:: STUDY MATERIAL

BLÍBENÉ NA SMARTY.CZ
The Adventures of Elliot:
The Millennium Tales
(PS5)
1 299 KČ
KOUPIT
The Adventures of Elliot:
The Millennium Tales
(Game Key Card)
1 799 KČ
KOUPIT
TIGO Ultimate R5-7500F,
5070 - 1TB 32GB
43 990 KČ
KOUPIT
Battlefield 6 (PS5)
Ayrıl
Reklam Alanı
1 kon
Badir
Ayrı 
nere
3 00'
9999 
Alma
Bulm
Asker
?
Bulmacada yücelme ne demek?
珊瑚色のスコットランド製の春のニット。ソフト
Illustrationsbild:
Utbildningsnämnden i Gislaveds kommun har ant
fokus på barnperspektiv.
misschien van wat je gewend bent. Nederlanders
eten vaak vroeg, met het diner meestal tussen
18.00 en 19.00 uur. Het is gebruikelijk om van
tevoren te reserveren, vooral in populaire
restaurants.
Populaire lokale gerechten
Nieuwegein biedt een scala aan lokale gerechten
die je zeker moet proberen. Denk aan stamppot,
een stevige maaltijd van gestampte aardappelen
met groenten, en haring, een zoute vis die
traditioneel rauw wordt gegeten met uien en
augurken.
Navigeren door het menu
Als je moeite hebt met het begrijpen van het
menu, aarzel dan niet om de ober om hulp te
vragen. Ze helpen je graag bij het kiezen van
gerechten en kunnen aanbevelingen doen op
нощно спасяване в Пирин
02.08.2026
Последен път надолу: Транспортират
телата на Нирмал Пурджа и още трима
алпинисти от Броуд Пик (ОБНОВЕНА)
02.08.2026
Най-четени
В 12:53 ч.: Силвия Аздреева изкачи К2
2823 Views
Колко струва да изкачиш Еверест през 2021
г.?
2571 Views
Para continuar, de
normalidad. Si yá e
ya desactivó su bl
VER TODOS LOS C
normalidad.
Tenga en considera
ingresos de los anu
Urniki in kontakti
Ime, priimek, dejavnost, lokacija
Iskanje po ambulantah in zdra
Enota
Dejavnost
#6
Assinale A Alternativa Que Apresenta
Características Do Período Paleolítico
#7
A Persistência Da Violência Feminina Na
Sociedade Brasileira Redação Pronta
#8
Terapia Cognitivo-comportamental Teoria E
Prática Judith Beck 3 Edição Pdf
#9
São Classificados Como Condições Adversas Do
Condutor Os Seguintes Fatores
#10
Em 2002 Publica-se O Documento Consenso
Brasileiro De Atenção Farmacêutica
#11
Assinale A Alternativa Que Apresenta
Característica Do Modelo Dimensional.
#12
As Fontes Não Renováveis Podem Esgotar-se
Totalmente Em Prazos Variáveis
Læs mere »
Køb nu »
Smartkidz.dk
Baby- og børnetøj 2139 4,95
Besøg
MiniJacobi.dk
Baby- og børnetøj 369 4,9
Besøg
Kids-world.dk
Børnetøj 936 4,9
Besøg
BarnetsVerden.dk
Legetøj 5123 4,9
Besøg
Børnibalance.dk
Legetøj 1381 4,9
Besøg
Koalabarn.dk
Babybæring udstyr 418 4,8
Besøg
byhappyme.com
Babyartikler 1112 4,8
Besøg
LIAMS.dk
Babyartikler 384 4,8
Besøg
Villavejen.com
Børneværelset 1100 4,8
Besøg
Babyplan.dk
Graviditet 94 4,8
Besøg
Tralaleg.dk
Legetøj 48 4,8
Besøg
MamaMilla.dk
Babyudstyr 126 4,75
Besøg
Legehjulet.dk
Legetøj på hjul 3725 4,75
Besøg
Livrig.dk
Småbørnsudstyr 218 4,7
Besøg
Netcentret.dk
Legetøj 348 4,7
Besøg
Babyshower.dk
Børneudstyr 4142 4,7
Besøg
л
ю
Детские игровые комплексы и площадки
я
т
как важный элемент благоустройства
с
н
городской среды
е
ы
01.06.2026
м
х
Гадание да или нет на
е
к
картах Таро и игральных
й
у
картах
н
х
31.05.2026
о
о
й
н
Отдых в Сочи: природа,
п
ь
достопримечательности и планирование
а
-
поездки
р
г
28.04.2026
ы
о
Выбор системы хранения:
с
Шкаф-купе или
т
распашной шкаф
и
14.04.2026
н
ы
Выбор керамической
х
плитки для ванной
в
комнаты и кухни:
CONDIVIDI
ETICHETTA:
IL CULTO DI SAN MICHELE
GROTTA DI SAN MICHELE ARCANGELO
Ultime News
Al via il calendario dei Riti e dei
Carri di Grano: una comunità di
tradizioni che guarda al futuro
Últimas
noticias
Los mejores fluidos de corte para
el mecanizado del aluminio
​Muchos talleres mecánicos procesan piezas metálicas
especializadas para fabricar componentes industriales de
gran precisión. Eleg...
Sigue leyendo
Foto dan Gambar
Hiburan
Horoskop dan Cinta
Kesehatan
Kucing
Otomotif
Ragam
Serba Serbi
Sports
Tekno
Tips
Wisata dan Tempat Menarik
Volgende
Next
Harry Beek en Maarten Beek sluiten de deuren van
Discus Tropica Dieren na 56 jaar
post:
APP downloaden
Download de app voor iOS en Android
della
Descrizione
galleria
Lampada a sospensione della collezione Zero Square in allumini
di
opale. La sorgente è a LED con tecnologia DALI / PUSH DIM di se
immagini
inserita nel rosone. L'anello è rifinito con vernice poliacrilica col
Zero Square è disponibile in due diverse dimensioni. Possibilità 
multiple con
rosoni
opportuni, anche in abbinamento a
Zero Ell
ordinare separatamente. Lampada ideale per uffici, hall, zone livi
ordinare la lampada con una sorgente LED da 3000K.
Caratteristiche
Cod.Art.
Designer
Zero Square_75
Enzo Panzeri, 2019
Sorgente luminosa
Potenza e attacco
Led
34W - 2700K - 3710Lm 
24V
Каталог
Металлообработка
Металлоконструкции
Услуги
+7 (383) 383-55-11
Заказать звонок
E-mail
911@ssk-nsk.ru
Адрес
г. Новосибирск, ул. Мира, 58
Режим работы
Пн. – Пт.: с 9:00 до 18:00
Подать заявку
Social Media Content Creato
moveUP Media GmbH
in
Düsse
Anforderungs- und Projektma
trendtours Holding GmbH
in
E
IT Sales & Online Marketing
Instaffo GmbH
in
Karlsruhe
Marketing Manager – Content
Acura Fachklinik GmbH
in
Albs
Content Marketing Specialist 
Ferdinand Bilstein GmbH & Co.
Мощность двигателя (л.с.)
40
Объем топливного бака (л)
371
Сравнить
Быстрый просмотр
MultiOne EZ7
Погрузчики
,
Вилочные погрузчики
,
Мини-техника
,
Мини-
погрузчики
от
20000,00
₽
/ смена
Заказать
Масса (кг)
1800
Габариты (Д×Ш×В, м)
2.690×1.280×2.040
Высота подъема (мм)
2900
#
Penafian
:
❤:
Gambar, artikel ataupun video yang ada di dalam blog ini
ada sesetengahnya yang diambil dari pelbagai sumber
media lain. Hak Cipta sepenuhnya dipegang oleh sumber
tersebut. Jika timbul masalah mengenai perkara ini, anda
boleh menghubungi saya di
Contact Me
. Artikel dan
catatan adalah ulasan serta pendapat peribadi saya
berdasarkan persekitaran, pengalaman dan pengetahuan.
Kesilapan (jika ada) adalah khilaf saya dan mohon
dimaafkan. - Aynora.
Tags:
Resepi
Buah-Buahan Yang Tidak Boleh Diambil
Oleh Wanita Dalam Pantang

::::

### PROBLEM DETAILS
Which lines in the records above contain the word "Content"? Return each of them.

### OUTPUT FOR THIS EXERCISE
Social Media Content Creato
Marketing Manager – Content
Content Marketing Specialist 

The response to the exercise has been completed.